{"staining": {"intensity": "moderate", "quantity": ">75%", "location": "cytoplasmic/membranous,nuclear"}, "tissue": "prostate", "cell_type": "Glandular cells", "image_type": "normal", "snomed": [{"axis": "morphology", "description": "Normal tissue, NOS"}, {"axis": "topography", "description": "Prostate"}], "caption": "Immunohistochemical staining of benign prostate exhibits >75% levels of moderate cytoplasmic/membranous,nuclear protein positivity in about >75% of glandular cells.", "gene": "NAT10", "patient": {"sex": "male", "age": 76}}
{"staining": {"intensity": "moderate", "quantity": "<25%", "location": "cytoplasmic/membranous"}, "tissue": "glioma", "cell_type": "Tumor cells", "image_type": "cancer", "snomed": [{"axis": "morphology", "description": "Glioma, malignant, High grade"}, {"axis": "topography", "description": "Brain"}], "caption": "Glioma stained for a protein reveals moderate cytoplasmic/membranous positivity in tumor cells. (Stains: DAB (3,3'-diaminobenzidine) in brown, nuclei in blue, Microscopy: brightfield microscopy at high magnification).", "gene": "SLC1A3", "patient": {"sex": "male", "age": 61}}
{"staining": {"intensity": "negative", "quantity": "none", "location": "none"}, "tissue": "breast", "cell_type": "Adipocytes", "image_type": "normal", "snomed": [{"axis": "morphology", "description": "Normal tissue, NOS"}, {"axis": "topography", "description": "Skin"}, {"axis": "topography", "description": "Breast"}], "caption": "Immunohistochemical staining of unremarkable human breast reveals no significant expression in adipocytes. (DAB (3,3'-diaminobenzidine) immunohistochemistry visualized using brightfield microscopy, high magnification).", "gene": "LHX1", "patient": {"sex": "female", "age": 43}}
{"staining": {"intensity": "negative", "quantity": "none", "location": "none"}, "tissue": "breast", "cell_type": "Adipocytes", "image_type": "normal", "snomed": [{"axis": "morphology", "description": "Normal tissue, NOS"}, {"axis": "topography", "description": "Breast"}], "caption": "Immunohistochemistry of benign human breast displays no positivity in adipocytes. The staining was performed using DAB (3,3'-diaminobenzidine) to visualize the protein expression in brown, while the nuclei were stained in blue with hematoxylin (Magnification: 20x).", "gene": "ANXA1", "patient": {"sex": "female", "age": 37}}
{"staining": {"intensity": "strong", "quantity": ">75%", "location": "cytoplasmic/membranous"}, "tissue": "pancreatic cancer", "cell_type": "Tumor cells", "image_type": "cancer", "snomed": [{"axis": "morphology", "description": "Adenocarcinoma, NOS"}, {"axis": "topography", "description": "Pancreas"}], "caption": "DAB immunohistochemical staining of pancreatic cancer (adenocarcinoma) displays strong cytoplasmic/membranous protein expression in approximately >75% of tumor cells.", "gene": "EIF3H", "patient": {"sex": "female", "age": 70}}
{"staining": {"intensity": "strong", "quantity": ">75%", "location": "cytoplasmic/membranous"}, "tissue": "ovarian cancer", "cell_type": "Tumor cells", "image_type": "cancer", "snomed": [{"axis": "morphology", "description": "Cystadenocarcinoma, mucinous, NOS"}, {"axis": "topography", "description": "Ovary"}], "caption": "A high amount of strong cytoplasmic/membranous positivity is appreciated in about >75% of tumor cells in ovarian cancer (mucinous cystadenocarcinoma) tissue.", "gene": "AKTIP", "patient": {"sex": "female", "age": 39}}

> [Instructions for the task] From top to bottom, reproduce the material exactly.

> [Reply to the exercise]
{"staining": {"intensity": "moderate", "quantity": ">75%", "location": "cytoplasmic/membranous,nuclear"}, "tissue": "prostate", "cell_type": "Glandular cells", "image_type": "normal", "snomed": [{"axis": "morphology", "description": "Normal tissue, NOS"}, {"axis": "topography", "description": "Prostate"}], "caption": "Immunohistochemical staining of benign prostate exhibits >75% levels of moderate cytoplasmic/membranous,nuclear protein positivity in about >75% of glandular cells.", "gene": "NAT10", "patient": {"sex": "male", "age": 76}}
{"staining": {"intensity": "moderate", "quantity": "<25%", "location": "cytoplasmic/membranous"}, "tissue": "glioma", "cell_type": "Tumor cells", "image_type": "cancer", "snomed": [{"axis": "morphology", "description": "Glioma, malignant, High grade"}, {"axis": "topography", "description": "Brain"}], "caption": "Glioma stained for a protein reveals moderate cytoplasmic/membranous positivity in tumor cells. (Stains: DAB (3,3'-diaminobenzidine) in brown, nuclei in blue, Microscopy: brightfield microscopy at high magnification).", "gene": "SLC1A3", "patient": {"sex": "male", "age": 61}}
{"staining": {"intensity": "negative", "quantity": "none", "location": "none"}, "tissue": "breast", "cell_type": "Adipocytes", "image_type": "normal", "snomed": [{"axis": "morphology", "description": "Normal tissue, NOS"}, {"axis": "topography", "description": "Skin"}, {"axis": "topography", "description": "Breast"}], "caption": "Immunohistochemical staining of unremarkable human breast reveals no significant expression in adipocytes. (DAB (3,3'-diaminobenzidine) immunohistochemistry visualized using brightfield microscopy, high magnification).", "gene": "LHX1", "patient": {"sex": "female", "age": 43}}
{"staining": {"intensity": "negative", "quantity": "none", "location": "none"}, "tissue": "breast", "cell_type": "Adipocytes", "image_type": "normal", "snomed": [{"axis": "morphology", "description": "Normal tissue, NOS"}, {"axis": "topography", "description": "Breast"}], "caption": "Immunohistochemistry of benign human breast displays no positivity in adipocytes. The staining was performed using DAB (3,3'-diaminobenzidine) to visualize the protein expression in brown, while the nuclei were stained in blue with hematoxylin (Magnification: 20x).", "gene": "ANXA1", "patient": {"sex": "female", "age": 37}}
{"staining": {"intensity": "strong", "quantity": ">75%", "location": "cytoplasmic/membranous"}, "tissue": "pancreatic cancer", "cell_type": "Tumor cells", "image_type": "cancer", "snomed": [{"axis": "morphology", "description": "Adenocarcinoma, NOS"}, {"axis": "topography", "description": "Pancreas"}], "caption": "DAB immunohistochemical staining of pancreatic cancer (adenocarcinoma) displays strong cytoplasmic/membranous protein expression in approximately >75% of tumor cells.", "gene": "EIF3H", "patient": {"sex": "female", "age": 70}}
{"staining": {"intensity": "strong", "quantity": ">75%", "location": "cytoplasmic/membranous"}, "tissue": "ovarian cancer", "cell_type": "Tumor cells", "image_type": "cancer", "snomed": [{"axis": "morphology", "description": "Cystadenocarcinoma, mucinous, NOS"}, {"axis": "topography", "description": "Ovary"}], "caption": "A high amount of strong cytoplasmic/membranous positivity is appreciated in about >75% of tumor cells in ovarian cancer (mucinous cystadenocarcinoma) tissue.", "gene": "AKTIP", "patient": {"sex": "female", "age": 39}}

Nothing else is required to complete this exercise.